Profiling BGP Serial Hijackers: Capturing Persistent Misbehavior in the Global
Routing Table
BGP hijacks remain an acute problem in today's Internet, with widespread
consequences. While hijack detection systems are readily available, they
typically rely on a priori prefix-ownership information and are reactive in
nature. In this work, we take on a new perspective on BGP hijacking activity: we
introduce and track the long-term routing behavior of serial hijackers, networks
that repeatedly hijack address blocks for malicious purposes, often over the
course of many months or even years. Based on a ground truth dataset that we
construct by extracting information from network operator mailing lists, we
illuminate the dominant routing characteristics of serial hijackers, and how
they differ from legitimate networks.
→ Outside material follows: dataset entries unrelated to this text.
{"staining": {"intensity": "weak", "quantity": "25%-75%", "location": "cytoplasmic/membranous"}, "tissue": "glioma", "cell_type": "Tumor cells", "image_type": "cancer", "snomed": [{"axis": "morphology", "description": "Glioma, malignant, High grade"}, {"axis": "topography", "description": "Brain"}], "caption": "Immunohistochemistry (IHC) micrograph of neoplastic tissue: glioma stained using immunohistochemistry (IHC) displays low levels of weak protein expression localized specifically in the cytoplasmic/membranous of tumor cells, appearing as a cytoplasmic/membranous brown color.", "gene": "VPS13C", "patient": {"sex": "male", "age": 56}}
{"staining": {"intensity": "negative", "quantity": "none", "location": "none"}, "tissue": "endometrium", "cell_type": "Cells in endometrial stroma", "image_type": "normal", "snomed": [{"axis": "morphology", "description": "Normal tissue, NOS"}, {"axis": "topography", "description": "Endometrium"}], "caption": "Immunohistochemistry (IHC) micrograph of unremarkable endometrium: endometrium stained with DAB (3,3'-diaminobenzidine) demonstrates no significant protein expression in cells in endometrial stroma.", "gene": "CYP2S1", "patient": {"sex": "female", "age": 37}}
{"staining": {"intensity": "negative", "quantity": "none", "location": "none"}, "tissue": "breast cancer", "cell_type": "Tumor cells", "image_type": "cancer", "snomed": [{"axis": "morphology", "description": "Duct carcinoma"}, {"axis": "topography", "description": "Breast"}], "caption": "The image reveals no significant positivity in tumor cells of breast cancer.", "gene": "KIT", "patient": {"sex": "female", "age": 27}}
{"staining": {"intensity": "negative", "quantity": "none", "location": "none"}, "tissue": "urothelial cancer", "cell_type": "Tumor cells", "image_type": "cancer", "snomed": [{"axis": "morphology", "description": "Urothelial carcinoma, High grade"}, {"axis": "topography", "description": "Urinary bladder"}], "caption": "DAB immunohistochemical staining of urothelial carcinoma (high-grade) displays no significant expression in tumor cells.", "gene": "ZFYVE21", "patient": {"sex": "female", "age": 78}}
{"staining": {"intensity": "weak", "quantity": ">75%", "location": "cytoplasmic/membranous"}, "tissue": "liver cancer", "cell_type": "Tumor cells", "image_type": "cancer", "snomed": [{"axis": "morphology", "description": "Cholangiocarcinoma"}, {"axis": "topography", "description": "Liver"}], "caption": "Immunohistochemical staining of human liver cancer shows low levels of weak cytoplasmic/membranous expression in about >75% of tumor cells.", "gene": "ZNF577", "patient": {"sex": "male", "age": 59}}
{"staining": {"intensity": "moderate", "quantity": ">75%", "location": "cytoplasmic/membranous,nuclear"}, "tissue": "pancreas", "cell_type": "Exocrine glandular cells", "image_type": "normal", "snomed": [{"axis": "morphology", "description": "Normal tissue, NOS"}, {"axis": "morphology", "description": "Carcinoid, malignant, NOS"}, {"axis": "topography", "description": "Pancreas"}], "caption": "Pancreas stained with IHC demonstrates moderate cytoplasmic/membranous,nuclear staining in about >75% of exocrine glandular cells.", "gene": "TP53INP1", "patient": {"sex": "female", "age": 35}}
We then distill features that can capture
these behavioral differences and train a machine learning model to automatically
identify Autonomous Systems (ASes) that exhibit characteristics similar to
serial hijackers. Our classifier identifies ≈ 900 ASes with similar behavior in
the global IPv4 routing table. We analyze and categorize these networks, finding
a wide range of indicators of malicious activity, misconfiguration, as well as
benign hijacking activity. Our work presents a solid first step towards
identifying and understanding this important category of networks, which can aid
network operators in taking proactive measures to defend themselves against
prefix hijacking and serve as input for current and future detection systems.